Currently only 9% of engineers in the UK are women, which completely baffles me. There is a shortage of engineers in the UK and encouraging more women into engineering is going to be the only way to fill this ‘talent gap’. Afterall, there is a lot of evidence to prove that, the more diverse the team of designers, the better the design. Look at what happened when the first crash-test dummies were designed by a team that consisted only of men.

That is to say: Except for ‘tradition’ there is nothing about engineering that inherently makes it more suited to men than to women.

Engineering, and the creative, practical solutions that engineers generate, are going to be needed more than ever as humanity works to overcome the challenges that face humanity around climate change. There are lots of excellent reasons why engineering is a great career choice, and I would encourage anyone to consider it. There are routes into engineering via apprenticeships, college and university.

I cannot emphasise enough the way that marine renewables is a fantastic industry for engineers. Here are my top five favourite things about being an engineer in this space:

  • The lovely team of people who I get to work with. Since moving to marine renewables, I’ve been lucky enough join teams of engineers who genuinely care about their work and who care about each other. Being part of a team and working with people who have different strengths and different knowledge to create something together, is great fun and really rewarding.
  • I am very lucky to be able to work in an industry that is aligned with my values. I am very concerned about the climate crisis, and I am so glad to know that the work I’m doing to help build a sustainable industry for Scotland and to create new technology for the world will go some way to helping to make our energy production sustainable for the long term.
  • One of the great things about engineering is how creative it is. You are daily solving problems that no one has ever had before and when you design something and then see it getting made, you can see how your own work and ideas have had an impact.
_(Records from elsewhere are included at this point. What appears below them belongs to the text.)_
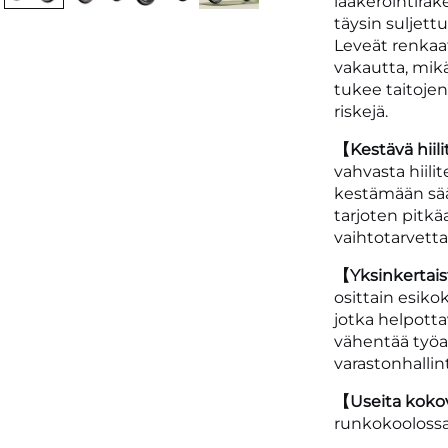
laakerointirak
täysin suljett
Leveät renkaa
vakautta, mik
tukee taitojen
riskejä.
【Kestävä hiil
vahvasta hiili
kestämään säänn
tarjoten pitkä
vaihtotarvetta
【Yksinkertai
osittain esiko
jotka helpott
vähentää työai
varastonhallin
【Useita koko
runkokoolossa,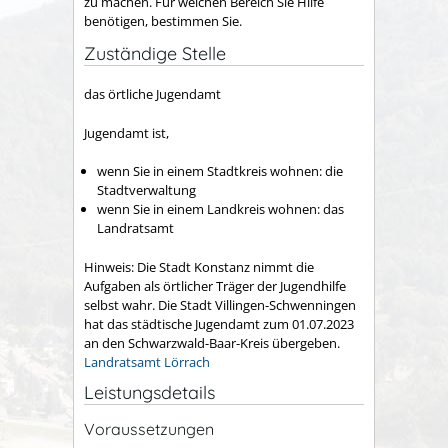
zu machen.
Für welchen Bereich Sie Hilfe
benötigen, bestimmen Sie.
Zuständige Stelle
das örtliche Jugendamt
Jugendamt ist,
wenn Sie in einem Stadtkreis wohnen: die
Stadtverwaltung
wenn Sie in einem Landkreis wohnen: das
Landratsamt
Hinweis: Die Stadt Konstanz nimmt die
Aufgaben als örtlicher Träger der Jugendhilfe
selbst wahr. Die Stadt Villingen-Schwenningen
hat das städtische Jugendamt zum 01.07.2023
an den Schwarzwald-Baar-Kreis übergeben.
Landratsamt Lörrach
Leistungsdetails
Voraussetzungen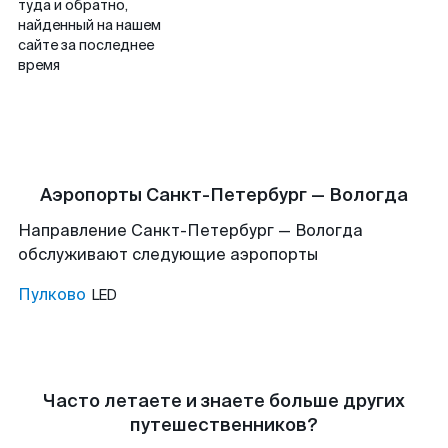
туда и обратно,
найденный на нашем
сайте за последнее
время
Аэропорты Санкт-Петербург — Вологда
Направление Санкт-Петербург — Вологда
обслуживают следующие аэропорты
Пулково
LED
Часто летаете и знаете больше других
путешественников?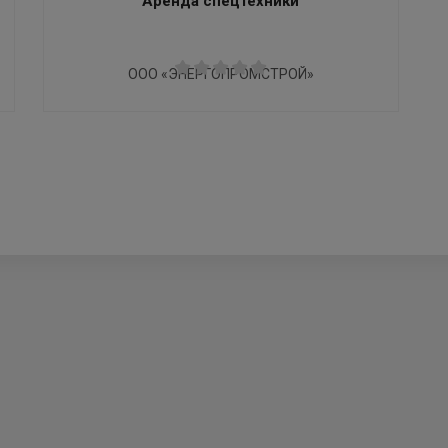
Аренда спецтехники
ООО «ЭНЕРГОПРОМСТРОЙ»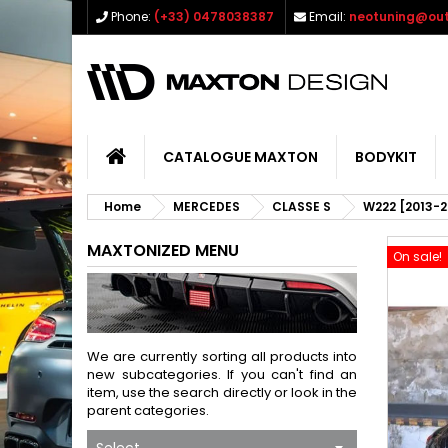
Phone:
(+33) 0478038387
Email:
neotuning@out
CATALOGUE MAXTON
BODYKIT
Home
MERCEDES
CLASSE S
W222 [2013-2
MAXTONIZED MENU
On sale!
We are currently sorting all products into
new subcategories. If you can't find an
item, use the search directly or look in the
parent categories.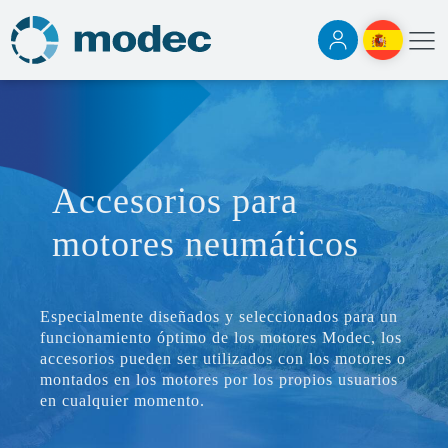
Accesorios para
motores neumáticos
Especialmente diseñados y seleccionados para un
funcionamiento óptimo de los motores Modec, los
accesorios pueden ser utilizados con los motores o
montados en los motores por los propios usuarios
en cualquier momento.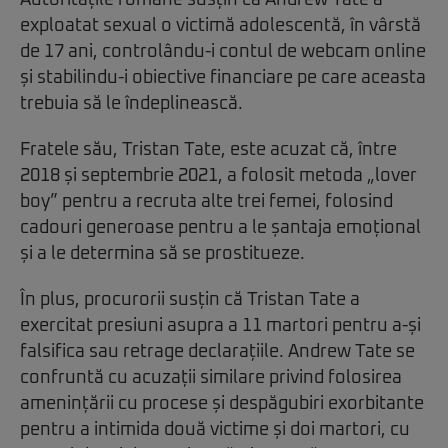
Autoritățile române susțin că Andrew Tate a
exploatat sexual o victimă adolescentă, în vârstă
de 17 ani, controlându-i contul de webcam online
și stabilindu-i obiective financiare pe care aceasta
trebuia să le îndeplinească.
Fratele său, Tristan Tate, este acuzat că, între
2018 și septembrie 2021, a folosit metoda „lover
boy” pentru a recruta alte trei femei, folosind
cadouri generoase pentru a le șantaja emoțional
și a le determina să se prostitueze.
În plus, procurorii susțin că Tristan Tate a
exercitat presiuni asupra a 11 martori pentru a-și
falsifica sau retrage declarațiile. Andrew Tate se
confruntă cu acuzații similare privind folosirea
amenințării cu procese și despăgubiri exorbitante
pentru a intimida două victime și doi martori, cu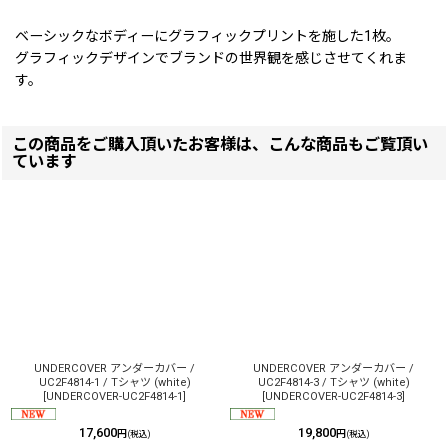
ベーシックなボディーにグラフィックプリントを施した1枚。
グラフィックデザインでブランドの世界観を感じさせてくれま
す。
この商品をご購入頂いたお客様は、こんな商品もご覧頂い
ています
UNDERCOVER アンダーカバー /
UNDERCOVER アンダーカバー /
UC2F4814-1 / Tシャツ (white)
UC2F4814-3 / Tシャツ (white)
[
UNDERCOVER-UC2F4814-1
]
[
UNDERCOVER-UC2F4814-3
]
17,600
19,800
円
円
(税込)
(税込)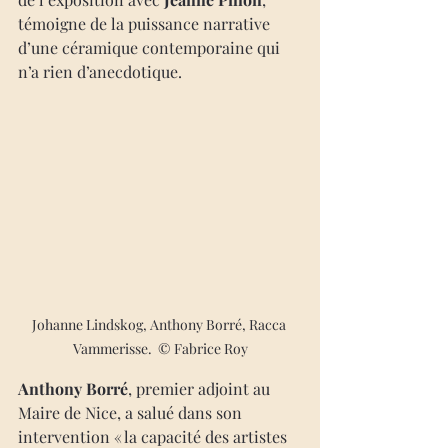
témoigne de la puissance narrative 
d’une céramique contemporaine qui 
n’a rien d’anecdotique.
Johanne Lindskog, Anthony Borré, Racca 
Vammerisse.  © Fabrice Roy
Anthony Borré
, premier adjoint au 
Maire de Nice, a salué dans son 
intervention « la capacité des artistes 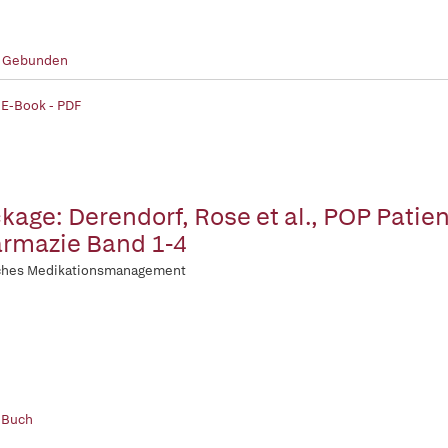
- Gebunden
 E-Book - PDF
kage: Derendorf, Rose et al., POP Patie
rmazie Band 1-4
sches Medikationsmanagement
 Buch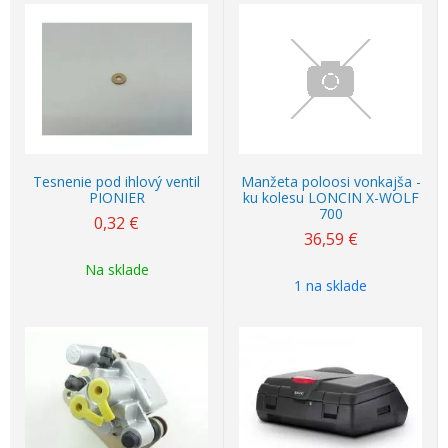
Tesnenie pod ihlový ventil
Manžeta poloosi vonkajša -
PIONIER
ku kolesu LONCIN X-WOLF
700
0,32
€
36,59
€
Na sklade
1 na sklade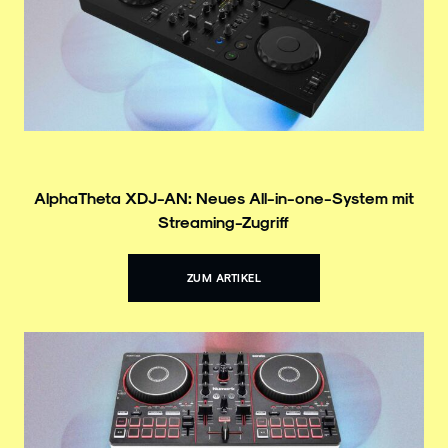
AlphaTheta XDJ-AN: Neues All-in-one-System mit
Streaming-Zugriff
ZUM ARTIKEL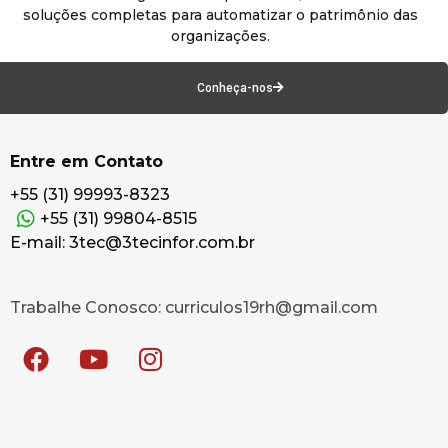
soluções completas para automatizar o patrimônio das
organizações.
Conheça-nos
Entre em Contato
+55 (31) 99993-8323
+55 (31) 99804-8515
E-mail: 3tec@3tecinfor.com.br
Trabalhe Conosco: curriculos19rh@gmail.com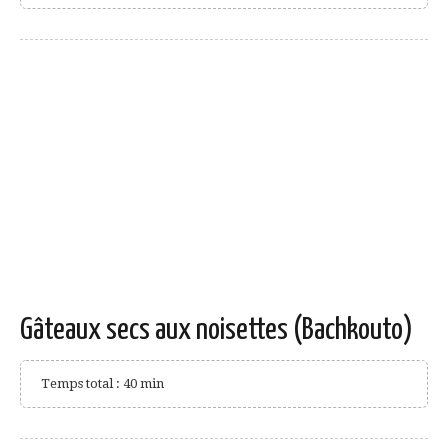
Gâteaux secs aux noisettes (Bachkouto)
Temps total : 40 min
You can think “This exists because of me.” Your actions and decisions have concrete outcomes that you can measure and see.
  • Getting to travel. Through working in marine renewables, I’ve not only gotten to travel to beautiful Orkney, but also to Brussels, Gothenburg, Dublin, Hamburg and various other parts of Germany and the Czech Republic. It is always interesting seeing new cities and meeting engineers from other countries.
  • There’s always something new to learn in marine renewables. I grew up in the prairies thousands of kilometres from the ocean, so I didn’t know anything about tides, boats, quaysides, cranes or corrosion of metals in sea-water before I joined this industry.

As engineers we are at the front in developing sustainable technologies to generate green energy, to keep homes warm in a carbon neutral way, and to expand low carbon transportation such as trains. There is exciting new work going on in energy storage, the generation of ‘clean’ hydrogen and even low-carbon aviation. By studying engineering, you can bring your creativity, teamwork and problem-solving to tackling the big issues of our time and you can really make a difference.